What makes modern industrial history so intriguing is to watch the speed and forces which have changed societies over the last 150 years. Understanding what has happened and what is happening can be assisted by studying the concept of the Capitalist Art of Creative Destruction, which was first outlined by Karl Marx and later refined by the Austrian economist Joseph Schumpeter. Simplified, the basic principle of the capitalist system is that new prosperity is built when established economic orders are constantly challenged by constant inflow of new inventions that makes the existing ones obsolete. As new prosperity is created, existing prosperity based on structures becoming obsolete is ruthlessly annihilated. No judgment or standpoint here, this is just the way things are.
The monumental prosperity created during the early 1900s in the US Automotive industry by Henry Ford et. al is legendary. Determination, innovation and efficiency lead to the transformation into the modern automobile society and still today, although the US has less than 5% of the worlds population, almost 40% of the worlds cars are here.

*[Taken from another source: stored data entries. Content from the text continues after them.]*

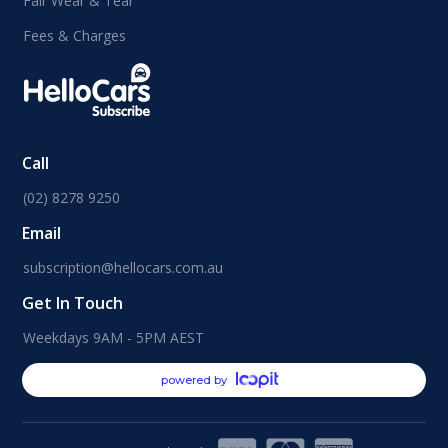
Fair Wear & Tear
Fees & Charges
Call
(02) 8278 9250
Email
subscription@hellocars.com.au
Get In Touch
Weekdays 9AM - 5PM AEST
powered by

Detroit and its surroundings was the world's powerhouse for the industry and even as late as 1950, US had more than 80% of the word's car production. The inevitable self-confidence that springs out of such a market dominance tends to become its worst enemy. When new innovative concepts of lean manufacturing and improved fuel economy, spurred by the oil crisis in the 1970s, the US car industry kind of lost its bearing and does not seem to have regained it.
However, still a huge amount of cars are made in the vicinity of Detroit, consolidation and the transformation of the car industry into more modern workshops built in the outskirts of the cities have left a large number of abandoned factories. As the workplaces move, so do people so this form of de-industrialization is certainly followed by the even more brutal de-urbanization and de-civilization.